I was watching television the other day and saw a commercial for an online game called “Game of War.” I am not a player of these types of games, but it seemed to me that the goal was to capture other kingdoms and build walls to keep your opponents out. I can only imagine that the one with the largest kingdom wins.
The more I thought about it, the premise of “Game of War” reminded me about life inside some automobile dealerships. Each department being its own little (or large) Kingdom, building walls around itself to keep the other kingdoms out and working on its own agenda. Each kingdom possessing its own king (manager) and warriors (employees). Instead of working towards peaceful coexistence, there is an ongoing battle as to who has the largest, most prosperous kingdom, pillaging and working to overthrow the other kingdoms. Just think how well off ALL the kingdoms would be if they were to knock down the walls, parked their egos at the gates, and worked together.

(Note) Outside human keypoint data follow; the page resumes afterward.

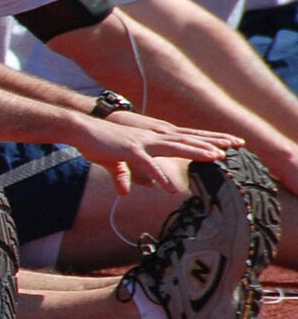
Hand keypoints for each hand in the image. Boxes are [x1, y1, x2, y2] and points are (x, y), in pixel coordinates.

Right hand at [78, 113, 241, 194]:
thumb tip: (141, 187)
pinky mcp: (129, 151)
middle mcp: (153, 137)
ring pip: (175, 147)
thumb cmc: (99, 144)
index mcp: (153, 138)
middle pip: (189, 139)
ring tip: (216, 158)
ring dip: (196, 152)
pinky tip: (169, 188)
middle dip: (213, 142)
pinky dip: (159, 177)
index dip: (208, 140)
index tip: (228, 143)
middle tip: (237, 145)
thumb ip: (130, 176)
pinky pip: (148, 166)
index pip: (187, 138)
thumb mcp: (118, 163)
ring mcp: (142, 143)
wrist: (80, 129)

Managers within the organization cannot live within their own kingdoms or departments. They must work at breaking down the walls that divide the kingdoms, and understand each kingdom’s needs and expectations to make sure that the entire organization benefits.

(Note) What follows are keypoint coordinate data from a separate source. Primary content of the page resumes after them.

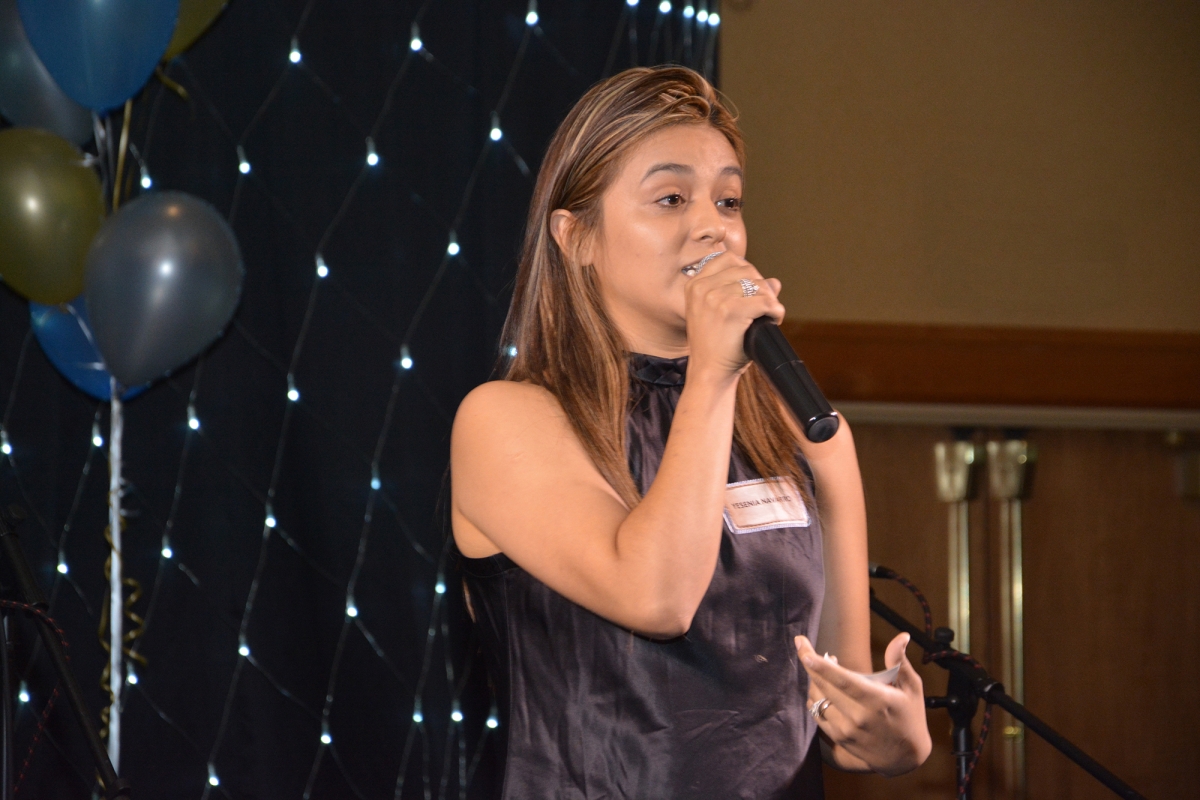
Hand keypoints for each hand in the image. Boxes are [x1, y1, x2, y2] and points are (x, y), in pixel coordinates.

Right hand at [682, 252, 783, 382]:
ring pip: (758, 284)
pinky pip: (765, 301)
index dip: (746, 270)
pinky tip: (773, 320)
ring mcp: (715, 298)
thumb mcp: (719, 314)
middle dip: (761, 286)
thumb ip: (740, 292)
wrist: (708, 373)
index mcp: (694, 284)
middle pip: (746, 269)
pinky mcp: (731, 311)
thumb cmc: (714, 346)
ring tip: (768, 315)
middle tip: (764, 306)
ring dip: (770, 300)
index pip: (728, 258)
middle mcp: (702, 288)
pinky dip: (776, 311)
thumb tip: (774, 282)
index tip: (751, 289)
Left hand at [796, 633, 932, 775]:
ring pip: (817, 699)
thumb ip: (900, 661)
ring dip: (814, 680)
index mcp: (876, 700)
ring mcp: (846, 729)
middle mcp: (858, 716)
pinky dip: (815, 699)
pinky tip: (822, 690)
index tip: (802, 645)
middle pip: (823, 685)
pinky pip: (817, 714)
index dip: (819, 663)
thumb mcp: (912, 688)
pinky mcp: (839, 738)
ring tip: (821, 670)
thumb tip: (902, 636)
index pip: (841, 679)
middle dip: (809, 663)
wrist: (906, 758)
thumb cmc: (911, 717)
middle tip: (806, 648)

Over the years, I’ve experienced many different methods to break down the walls. One is to have managers and key employees work in other departments. For example, let the service manager work with the parts manager for a week. Allow the service manager to experience the day-to-day activities of the parts department. Not only will there be a renewed appreciation for what it takes to manage a parts department, but it allows the service manager to become familiar with the parts department staff on a more personal level. During this time, the managers can discuss the needs and expectations of their respective departments, and then, working together, develop processes and procedures to meet them. Then have the managers reverse the roles, letting the parts manager spend time with the service manager, experiencing the day-to-day operations and what can be done to strengthen the partnership between the two.
Another method I’ve worked with is having the departmental managers, or spheres of influence of a department, attend other departments’ meetings. One dealership in particular that I was affiliated with was having a very difficult time breaking down the walls, especially between the sales department and the service department. The service department had monthly service meetings, which is quite common, but they also had morning huddles on a daily basis. It was decided that new and used car managers were to attend a morning huddle once a week and they had to bring a sales person with them. They were also required to attend the monthly service meeting. Conversely, the service manager was required to attend one morning sales meeting per week with one of the service advisors. The service manager was also required to attend one of the weekly sales meetings per month. During the managers’ meetings, the Dealer required the sales managers and service manager to report out as to what they experienced.
Over a short period of time, a new respect for the other departments was achieved and the walls began to come down. Ironically, the parts manager and collision manager voluntarily began to attend the sales and service meeting and at times, were even present at the morning huddles. Communication between the departments improved dramatically and during the managers’ meeting, they began to plan and discuss what they needed together as a team to take the dealership to the next level and what each department could do for the other.
In one store I had the privilege of sitting in on an all-store meeting during a dealership visit. The General Manager utilized a different ice breaker exercise to start each meeting. The ice breaker I witnessed was one the general manager said that he liked to use when there were a number of new people in the meeting. He had everyone write their names on a piece of paper along with their position and 3 things about themselves, one of which was a lie. The pieces of paper were then made into paper airplanes and launched. Everyone had to pick up a plane (not their own) and introduce the person who made the plane and try to guess which of the three items was a lie. Now, this is not a new icebreaker, but the manager said that the team liked doing it with new members to the group. There are many icebreakers that can be used; the key is to gain the interaction and lighten the mood. Get the managers and team members from the different departments to talk and interact with each other.
Another method that I always enjoyed was having off site activities such as picnics and ball games. At picnics, I would have organized team activities, softball, kick ball, volleyball, etc., pitting department against department. The caveat was that I would appoint managers to be the captains of the teams, but not their own. So the new car manager was the captain of the service team, the parts manager captained the collision center team, and so on. This allowed the managers an opportunity to get to spend time with the members of other departments. If we had multiple activities, the captains would rotate captaining a different team. Baseball and hockey games were always good for socializing with the team and strengthening the bond.
So how many kingdoms exist within your organization? And what will your first steps be in breaking down those walls that were built when those kingdoms were created? What should your plan be moving forward and how will you communicate it? Get to know the people you work with. Understand what the other managers deal with on a daily basis, and identify their needs and expectations. ALL the departments need to work together as a management team.
Knock down the walls, communicate openly with the other kingdoms, join forces for success, and then enjoy the results. It’s not “Game of War.”